Written by Morgan Meneses-Sheets for RH Reality Check. This diary is cross-posted; commenters wishing to engage directly with the author should do so at the original post.

Stethoscope

Immigrant women face long wait times for medical care.

Most people hate waiting. We complain about lines or being put on hold. Right now, some politicians are looking to make immigrant women and their families wait to gain access to health care—a truly cruel thing on which to make someone wait. A provision included in an immigration reform bill could keep immigrant women from accessing essential health services for up to 15 years.

Specifically, the immigration reform bill that passed through the Senate includes language that bars an immigrant woman who is working to obtain citizenship from utilizing means-tested federal benefits like Medicaid for a minimum of ten years. She will also face a five-year delay under the current law if she does not naturalize as soon as possible, after the initial ten-year period.

The five-year waiting period was imposed on permanent, legal residents as an inclusion to the Affordable Care Act (ACA) for benefits like Medicaid. Given that the goal of the Medicaid program is to reduce financial barriers to essential health care for low-income families, this limitation affects those who already face tremendous obstacles to quality health-care services and do not have the ability to pay for care out-of-pocket.

Current policies will also make immigrant women ineligible for premium tax credits and subsidies to facilitate participation in the state health insurance marketplaces that are being established under the ACA. This places private health insurance plans out of reach for many families. All this means that an immigrant woman may have to wait up to 15 years—or more—before she can access affordable health coverage options.

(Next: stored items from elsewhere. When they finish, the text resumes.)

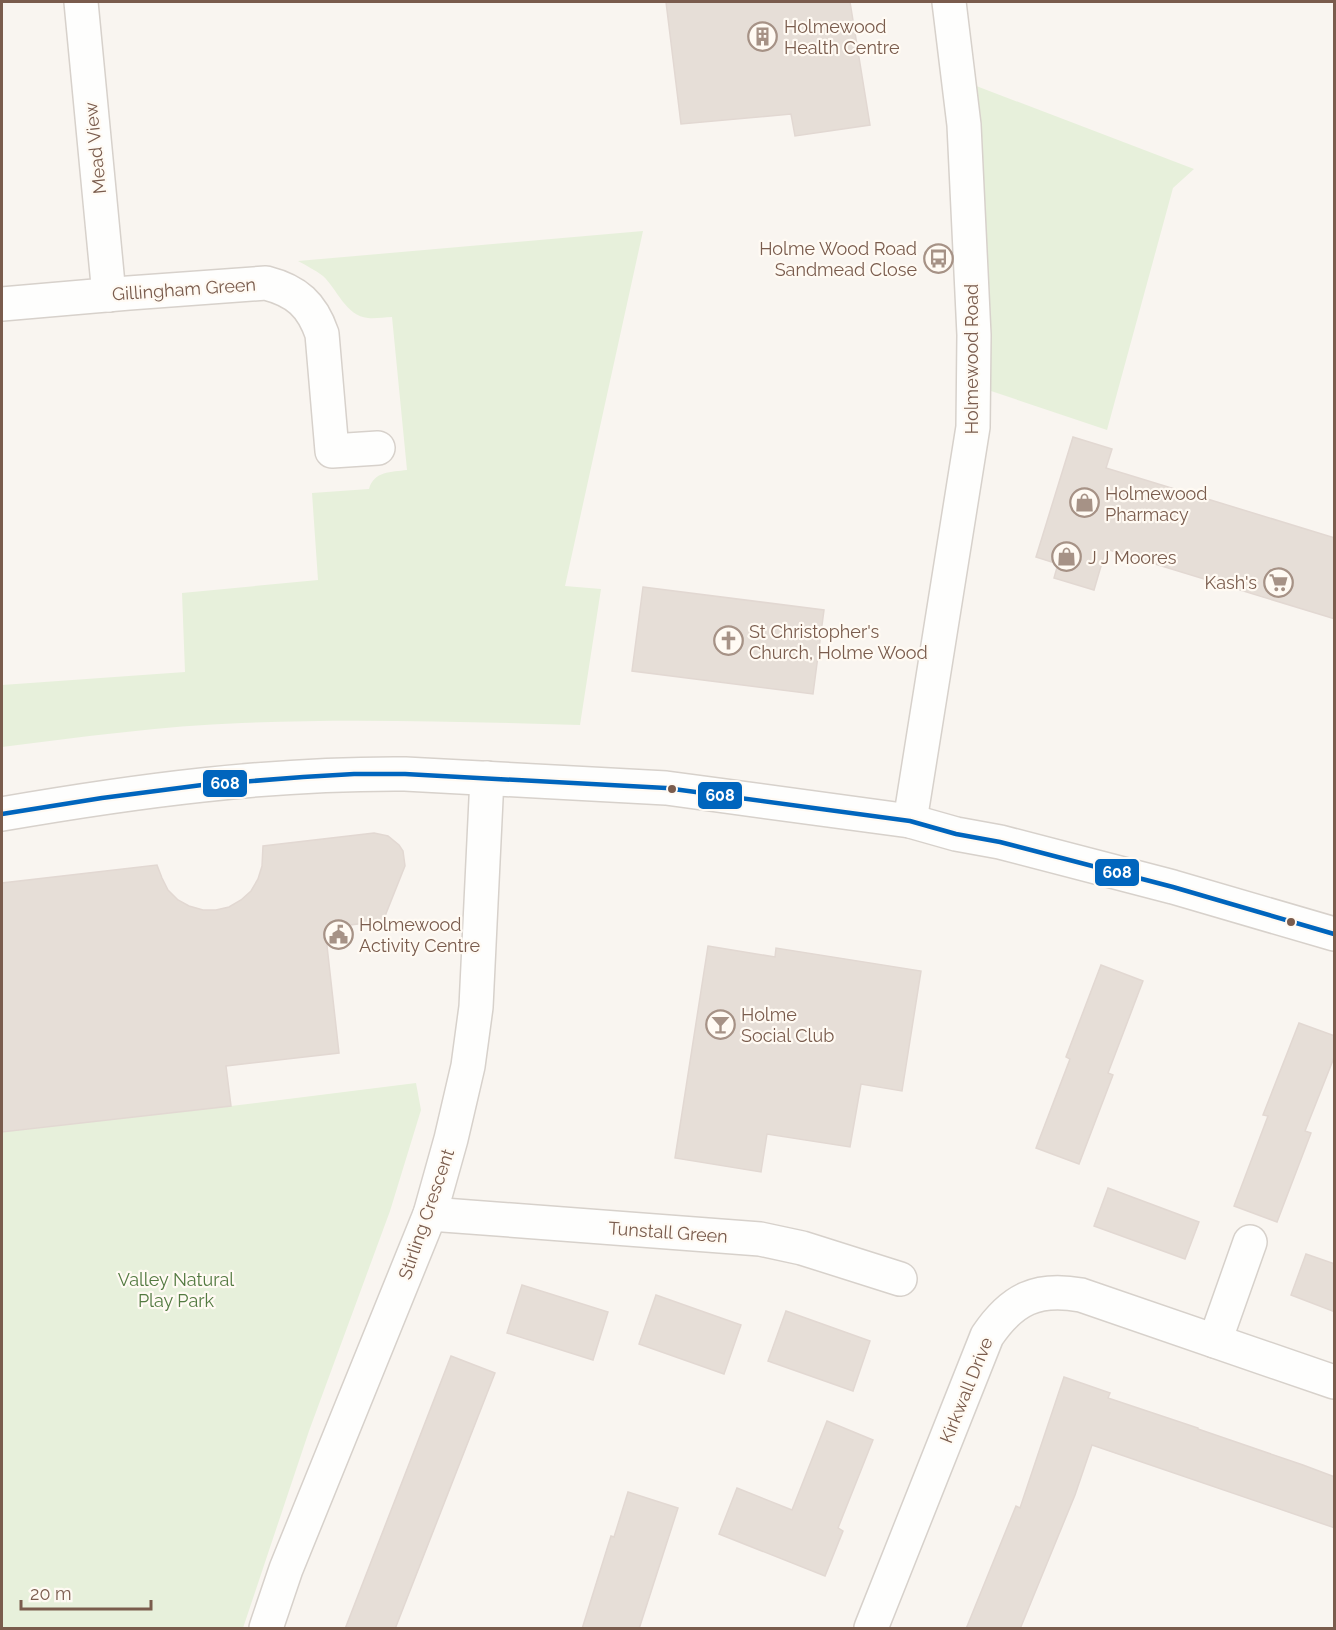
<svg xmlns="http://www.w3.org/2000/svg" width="1336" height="1630" viewBox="0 0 1336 1630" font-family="Raleway,sans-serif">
<rect width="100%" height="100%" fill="#f9f5f0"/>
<g fill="#e7f0db">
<polygon points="958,79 1194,169 1173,188 1107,430 973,385"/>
<path d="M643,231L565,586L601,589L580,725C467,722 355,718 242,723C162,726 81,737 2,747V685L185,672L182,593L318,580L312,493L369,489C374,471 391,472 407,470L392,317C384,317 375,319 368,318C346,316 337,289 323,276C315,270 307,266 298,261Z"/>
<polygon points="416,1083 421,1110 390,1211 309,1431 243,1628 2,1628 2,1132 231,1106"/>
</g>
<g fill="#e6ded7" stroke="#e2d8d2" stroke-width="1.5">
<polygon points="666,2 850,2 870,125 795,136 791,114 681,124"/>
<polygon points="1073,437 1112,449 1106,468 1335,538 1335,619 1106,549 1094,590 1054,578 1058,564 1036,557"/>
<polygon points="643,587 824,610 813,694 632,671"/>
<polygon points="374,833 388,836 399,845 403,851 405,866 383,921 325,928 339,1053 226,1066 231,1106 2,1132 2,883 157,865 162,878 168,890 178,900 189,906 203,910 216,910 229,907 241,900 251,891 258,879 262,866 263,846"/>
<polygon points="708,946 775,957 776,948 921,971 902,1091 861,1084 850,1147 767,1134 761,1172 675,1158"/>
<polygon points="1101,965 1143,981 1108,1073 1113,1075 1079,1164 1036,1148 1070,1059 1066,1057"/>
<polygon points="1299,1023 1335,1036 1335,1055 1305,1131 1311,1133 1277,1222 1234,1206 1268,1116 1263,1115"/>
<polygon points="1108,1188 1199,1222 1185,1259 1094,1226"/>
<polygon points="1306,1254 1335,1264 1335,1312 1291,1295"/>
<polygon points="522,1285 608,1312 593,1360 507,1333"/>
<polygon points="656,1295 741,1325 724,1374 639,1344"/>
<polygon points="786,1311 870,1341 853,1391 768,1361"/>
<polygon points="451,1356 495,1373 395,1629 345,1629"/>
<polygon points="1064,1377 1110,1393 1108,1398 1198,1428 1198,1429 1303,1465 1335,1477 1335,1528 1092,1445 1075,1495 1020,1629 966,1629 1016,1506 1020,1508"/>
<polygon points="827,1421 873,1440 838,1528 843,1531 825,1576 719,1534 737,1488 792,1510"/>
<polygon points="628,1492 678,1508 639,1629 582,1629 611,1536 614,1537"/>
</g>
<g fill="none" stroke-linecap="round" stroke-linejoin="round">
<defs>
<g id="minor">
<polyline points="81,2 109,295"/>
<path d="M2,304L129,293L266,283C297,291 312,305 322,334L332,451L378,448"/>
<path d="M2,814C135,791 269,773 405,774L666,788L910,821L956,834L1000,842L1173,887L1334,934"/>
<polyline points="910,821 973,427 974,335 964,125 949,2"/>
<polyline points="430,1214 760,1239 802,1248 900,1279"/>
<polyline points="1215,1341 1250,1242"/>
<polyline points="266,1628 286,1569 430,1214 451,1139 468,1066 476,1007 487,778"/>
<path d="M871,1628L987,1336C1012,1299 1037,1287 1081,1295L1334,1382"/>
</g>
</defs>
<use href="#minor" stroke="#d7d1cb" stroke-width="36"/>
<use href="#minor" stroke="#fefefd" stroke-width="33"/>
<defs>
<polyline id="bus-1" points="2,814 102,798 202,785 303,777 354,774 405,774 666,788 910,821 956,834 1000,842 1173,887 1334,934"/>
</defs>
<use href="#bus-1" stroke="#fffaf3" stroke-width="9"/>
<use href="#bus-1" stroke="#0065bd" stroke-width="4.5"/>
</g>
<defs>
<symbol id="building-ring" viewBox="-11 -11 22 22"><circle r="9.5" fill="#fffaf3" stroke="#a69286" stroke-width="1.5"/><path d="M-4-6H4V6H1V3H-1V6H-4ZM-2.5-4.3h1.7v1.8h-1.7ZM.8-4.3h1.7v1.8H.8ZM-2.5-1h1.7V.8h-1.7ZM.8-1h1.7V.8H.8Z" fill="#a69286"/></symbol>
<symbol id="bus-ring" viewBox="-11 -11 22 22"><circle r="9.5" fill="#fffaf3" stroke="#a69286" stroke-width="1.5"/><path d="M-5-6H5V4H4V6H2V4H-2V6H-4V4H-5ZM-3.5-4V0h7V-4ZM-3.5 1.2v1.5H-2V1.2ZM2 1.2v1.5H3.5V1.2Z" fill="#a69286"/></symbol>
<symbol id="shop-ring" viewBox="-11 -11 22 22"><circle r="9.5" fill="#fffaf3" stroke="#a69286" stroke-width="1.5"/><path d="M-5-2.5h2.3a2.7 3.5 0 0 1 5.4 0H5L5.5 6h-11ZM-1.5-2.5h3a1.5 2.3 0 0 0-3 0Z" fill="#a69286"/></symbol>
<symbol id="supermarket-ring" viewBox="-11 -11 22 22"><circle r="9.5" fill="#fffaf3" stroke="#a69286" stroke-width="1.5"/><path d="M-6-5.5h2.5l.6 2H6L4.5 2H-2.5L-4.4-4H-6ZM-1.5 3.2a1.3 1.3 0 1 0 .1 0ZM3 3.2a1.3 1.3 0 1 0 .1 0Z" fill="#a69286"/></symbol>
<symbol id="church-ring" viewBox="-11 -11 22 22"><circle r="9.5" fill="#fffaf3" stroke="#a69286" stroke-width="1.5"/><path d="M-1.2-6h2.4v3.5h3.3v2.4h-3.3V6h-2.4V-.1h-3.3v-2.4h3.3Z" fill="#a69286"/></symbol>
<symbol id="civic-ring" viewBox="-11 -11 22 22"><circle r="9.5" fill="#fffaf3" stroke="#a69286" stroke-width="1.5"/><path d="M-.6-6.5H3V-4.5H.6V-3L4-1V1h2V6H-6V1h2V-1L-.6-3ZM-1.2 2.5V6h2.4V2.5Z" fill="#a69286"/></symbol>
<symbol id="bar-ring" viewBox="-11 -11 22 22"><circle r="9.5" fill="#fffaf3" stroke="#a69286" stroke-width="1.5"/><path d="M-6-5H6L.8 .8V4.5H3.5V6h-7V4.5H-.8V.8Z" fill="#a69286"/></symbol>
</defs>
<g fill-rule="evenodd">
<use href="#building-ring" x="746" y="20" width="33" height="33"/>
<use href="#bus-ring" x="922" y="242" width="33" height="33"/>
<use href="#shop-ring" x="1068" y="486" width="33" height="33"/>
<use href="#shop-ring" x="1050" y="540" width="33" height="33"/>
<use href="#supermarket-ring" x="1262" y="566" width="33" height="33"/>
<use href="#church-ring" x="712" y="624" width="33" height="33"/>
<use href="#civic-ring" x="322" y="918" width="33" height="33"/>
<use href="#bar-ring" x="704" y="1008" width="33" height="33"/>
</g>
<g fill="#7a5c4d" stroke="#fffaf3" stroke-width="2">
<circle cx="672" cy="789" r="5"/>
<circle cx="1291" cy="922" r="5"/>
</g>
<g text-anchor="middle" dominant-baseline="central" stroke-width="4.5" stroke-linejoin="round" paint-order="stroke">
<g font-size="18" fill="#7a5c4d" stroke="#fffaf3" text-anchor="start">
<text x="784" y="26">Holmewood<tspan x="784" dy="21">Health Centre</tspan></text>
<text x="917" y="248" text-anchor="end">Holme Wood Road<tspan x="917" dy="21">Sandmead Close</tspan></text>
<text x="1105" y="493">Holmewood<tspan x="1105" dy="21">Pharmacy</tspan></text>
<text x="1088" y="557">J J Moores</text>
<text x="1257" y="582" text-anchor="end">Kash's</text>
<text x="749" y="631">St Christopher's<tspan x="749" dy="21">Church, Holme Wood</tspan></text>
<text x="359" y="924">Holmewood<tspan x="359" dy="21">Activity Centre</tspan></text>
<text x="741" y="1014">Holme<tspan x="741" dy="21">Social Club</tspan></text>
</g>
<g font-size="18" fill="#7a5c4d" stroke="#fffaf3">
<text transform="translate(95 148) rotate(-96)">Mead View</text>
<text transform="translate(184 289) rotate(-4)">Gillingham Green</text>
<text transform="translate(971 359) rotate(-90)">Holmewood Road</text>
<text transform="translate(426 1214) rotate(-71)">Stirling Crescent</text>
<text transform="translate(668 1232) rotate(4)">Tunstall Green</text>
<text transform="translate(966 1390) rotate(-68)">Kirkwall Drive</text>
</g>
<g font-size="18" fill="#537a41" stroke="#fffaf3">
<text x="176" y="1279">Valley Natural<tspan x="176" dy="21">Play Park</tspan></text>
</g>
</g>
<g stroke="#fffaf3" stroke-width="2">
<rect x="202" y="769" width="46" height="29" rx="6" fill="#0065bd"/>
<rect x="697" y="781" width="46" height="29" rx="6" fill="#0065bd"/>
<rect x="1094" y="858" width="46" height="29" rx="6" fill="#0065bd"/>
</g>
<g font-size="16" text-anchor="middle" font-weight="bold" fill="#fff">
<text x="225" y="789">608</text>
<text x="720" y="801">608</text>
<text x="1117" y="878">608</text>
</g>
<rect width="1336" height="1630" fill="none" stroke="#7a5c4d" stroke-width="6"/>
<path d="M21 1600v9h130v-9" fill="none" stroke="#7a5c4d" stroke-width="3"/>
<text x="30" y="1600" font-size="18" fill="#7a5c4d" stroke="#fffaf3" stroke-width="4.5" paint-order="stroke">20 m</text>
</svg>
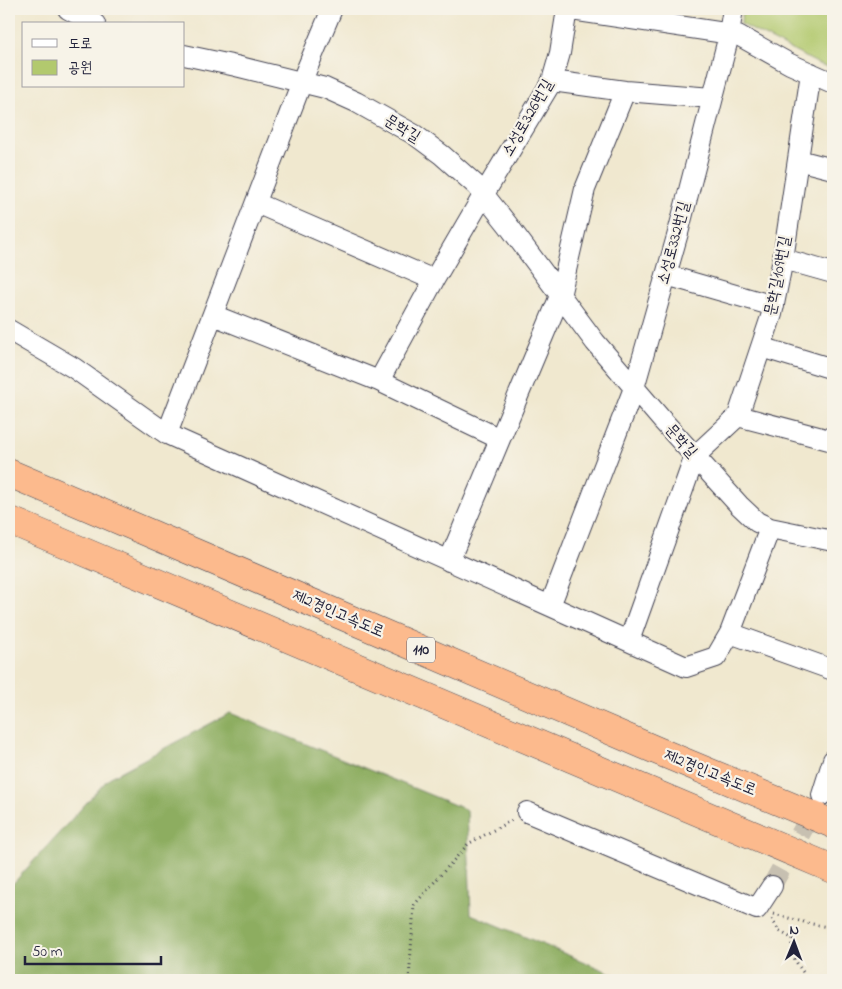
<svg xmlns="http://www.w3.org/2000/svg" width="842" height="989" font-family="'Indie Flower','Poor Story',sans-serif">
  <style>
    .green { fill: #b2c96e; stroke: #6a7654 }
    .forest { fill: #8dad61; stroke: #58684e }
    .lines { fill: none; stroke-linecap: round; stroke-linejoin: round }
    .street-tunnel { stroke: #c7c0b1; stroke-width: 20; stroke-dasharray: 20 10; stroke-linecap: butt }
    .street-casing { stroke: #414051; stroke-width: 22 }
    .highway-casing { stroke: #414051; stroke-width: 29 }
    .path { stroke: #414051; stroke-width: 3; stroke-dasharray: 1 4; stroke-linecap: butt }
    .street { stroke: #fff; stroke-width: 20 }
    .highway { stroke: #fcba8d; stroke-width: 28 }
    .labels { text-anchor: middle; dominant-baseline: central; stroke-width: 4.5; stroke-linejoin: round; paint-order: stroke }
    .shield { fill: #f7f3e8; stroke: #62616f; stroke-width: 1 }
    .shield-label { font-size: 15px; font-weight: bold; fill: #22223b }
    .street-label { font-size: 16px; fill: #22223b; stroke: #f7f3e8 }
  </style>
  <rect width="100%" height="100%" fill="#f7f3e8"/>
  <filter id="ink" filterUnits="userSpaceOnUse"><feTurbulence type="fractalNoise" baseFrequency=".02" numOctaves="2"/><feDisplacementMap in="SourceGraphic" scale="10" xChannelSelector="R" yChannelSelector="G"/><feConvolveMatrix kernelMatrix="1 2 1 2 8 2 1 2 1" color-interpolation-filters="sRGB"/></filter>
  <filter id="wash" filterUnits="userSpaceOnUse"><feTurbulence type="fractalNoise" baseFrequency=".0096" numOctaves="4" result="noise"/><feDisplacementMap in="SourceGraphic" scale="20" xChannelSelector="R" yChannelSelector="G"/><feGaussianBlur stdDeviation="1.12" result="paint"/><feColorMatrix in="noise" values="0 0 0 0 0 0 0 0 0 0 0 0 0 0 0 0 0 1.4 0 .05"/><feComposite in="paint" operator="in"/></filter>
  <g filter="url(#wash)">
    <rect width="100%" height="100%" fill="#f0e8cf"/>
    <path class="green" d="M 742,9 L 833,9 L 833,69 L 817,63 L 741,24 Z"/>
    <path class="forest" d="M 230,713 L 467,810 L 471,914 L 627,980 L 9,980 L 9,888 L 109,778 Z"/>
  </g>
  <g filter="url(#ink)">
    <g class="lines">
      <path class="street-tunnel" d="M 771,887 L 817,804"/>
      <g class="street-casing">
        <path id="street" d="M 68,9 L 95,24
          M 565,9 L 738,35 L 790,64 L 833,83
          M 184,55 L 236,66 L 325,88 L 356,102 L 415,135 L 442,155 L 477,186 L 508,225 L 595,342 L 662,420 L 739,505 L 757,522 L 770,528 L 833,541
          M 552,81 L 625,91 L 712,98
          M 798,160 L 833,169
          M 256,203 L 434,280
          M 783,259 L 833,273
          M 666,275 L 774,306
          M 213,315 L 379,381 L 500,439 L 560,296 L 585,189 L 625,91
          M 9,330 L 74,368 L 167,434 L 306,71 L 332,9
          M 761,347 L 833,369
          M 379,381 L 434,280 L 484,194 L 552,81 L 560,53 L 567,9
          M 738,416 L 833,441
          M 167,434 L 686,667 L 716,657 L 730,633 L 770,528
          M 449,561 L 500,439
          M 550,606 L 634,388 L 678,233 L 728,39 L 733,9
          M 730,633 L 833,670
          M 629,641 L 695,456 L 738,416 L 772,314 L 783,259 L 811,73
          M 822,795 L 833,760
          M 527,812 L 757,909 L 772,886"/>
      </g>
      <g class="highway-casing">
        <path id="highway" d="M 9,473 L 658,751 L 833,824
          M 9,520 L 833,869"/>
      </g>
      <path class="path" d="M 774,914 L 807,923 L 833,928
        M 772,919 L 779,931 L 793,939 C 787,954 801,969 809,980
        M 409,980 L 414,905 L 468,844 L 512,820"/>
      <use href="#street" class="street"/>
      <use href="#highway" class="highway"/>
    </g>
  </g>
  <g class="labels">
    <rect class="shield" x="407" y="637.5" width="28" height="25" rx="4"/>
    <g class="shield-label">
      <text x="421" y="650">110</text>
    </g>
    <g class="street-label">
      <text transform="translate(528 118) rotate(-60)">소성로326번길</text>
      <text transform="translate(402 129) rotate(31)">문학길</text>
      <text transform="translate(674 243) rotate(-75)">소성로332번길</text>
      <text transform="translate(778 276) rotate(-79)">문학길109번길</text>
      <text transform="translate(681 441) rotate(48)">문학길</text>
      <text transform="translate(338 614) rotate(23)">제2경인고속도로</text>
      <text transform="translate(710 773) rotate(22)">제2경인고속도로</text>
    </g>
  </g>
  <rect width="842" height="989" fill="none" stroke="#f7f3e8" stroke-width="30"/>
  <rect x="22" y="22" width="162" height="65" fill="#f7f3e8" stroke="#a29fa3"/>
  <rect x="32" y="39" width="25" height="8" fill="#ffffff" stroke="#a29fa3"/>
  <text x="68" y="48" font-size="15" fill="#22223b">도로</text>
  <rect x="32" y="60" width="25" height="15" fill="#b2c96e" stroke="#a29fa3"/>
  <text x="68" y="72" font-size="15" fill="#22223b">공원</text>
  <g transform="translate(794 942) rotate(1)" stroke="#f7f3e8" stroke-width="4" paint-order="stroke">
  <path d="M0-4L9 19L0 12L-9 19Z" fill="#22223b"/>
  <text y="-8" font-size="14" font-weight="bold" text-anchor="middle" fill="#22223b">N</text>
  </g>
  <path d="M25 956v8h136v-8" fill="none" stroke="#22223b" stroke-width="2.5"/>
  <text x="32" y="956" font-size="15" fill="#22223b" stroke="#f7f3e8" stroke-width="4" paint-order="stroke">50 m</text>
</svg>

Delayed access to preventive care like mammograms and Pap tests could be the difference between life and death for all women, including immigrant women. Lack of routine testing could mean that an undetected, untreated sexually transmitted infection could cause infertility. Holding back access to health services could have a dramatic effect on the health of individual women, their families, and their communities.

This kind of punitive, restrictive policy-making on the backs of women is all too familiar to many reproductive health advocates. Whether it is legislation that literally imposes a waiting period to delay a woman who is seeking abortion care or barring public hospitals from making agreements with abortion clinics to accept their patients in emergencies, we are used to seeing political games played with women’s health.

Hundreds of laws have been introduced in recent years with the goal of making it harder to get an abortion or closing clinics to shut off availability of care. With fewer providers, women are often forced to travel long distances to seek care; a recent Guttmacher Institute report estimates that in 2008, 16 percent of women traveled 25 to 49 miles, 11 percent traveled 50 to 100 miles, and 6 percent traveled more than 100 miles. This presents a particularly burdensome hardship for low-income women who may not have a car or be able to take time off from their job to travel. These restrictions also make abortion care more expensive by adding the cost of travel or child care or putting up so many extra hurdles that a woman is pushed later into pregnancy, when a procedure may be more complicated and costly.

The fact is that restrictions on abortion are designed to put care out of reach. This is especially true of policies that deny health insurance coverage of abortion in order to make it unaffordable. At the federal level, politicians have cut off care for women who use Medicaid or Medicare, as well as federal employees and their dependents, Peace Corps volunteers, military service members and their families, Native American women utilizing Indian Health Services, and women in federal prisons.

It is just as bad at the state level, where bills limiting public and private insurance coverage of abortion have been advanced and enacted for years. Right now, 20 states deny abortion coverage for plans that will be offered through the state health insurance exchanges that will be launched in 2014 under the ACA, including eight that ban coverage in all private insurance plans offered in that state. And 18 states withhold abortion coverage in insurance plans for public employees, while 35 states deny women coverage through their state Medicaid program.

These laws create unjust obstacles for all women, but they have a disparate impact on low-income women, immigrant women, and women of color. Instead of limiting access to health services or interfering with reproductive health decisions, policymakers should commit to improving access to health care for women and families and ensuring every woman has the ability to make the best health decision for her unique circumstances. That means we need laws and cultural conversations that make it easier for all women to raise their families in a safe and healthy environment and that provide health coverage for a full range of the health services that women need throughout their lives, including preventive care, but also pregnancy-related services like prenatal care, maternity care, and abortion care.

Unfortunately, that is not the political climate in which we live, so women wait. We wait to see if comprehensive immigration reform will be passed this year and if immigrant women will be left behind. We wait to see how many more dangerous and insulting limitations will be placed on our ability to make our own reproductive health decisions, including whether to choose adoption, seek abortion, or become a parent. But we don’t have to just wait. We can speak up. We can stand up. And we can demand that politicians stop pushing an extreme agenda that affects women’s health, our families, and our lives.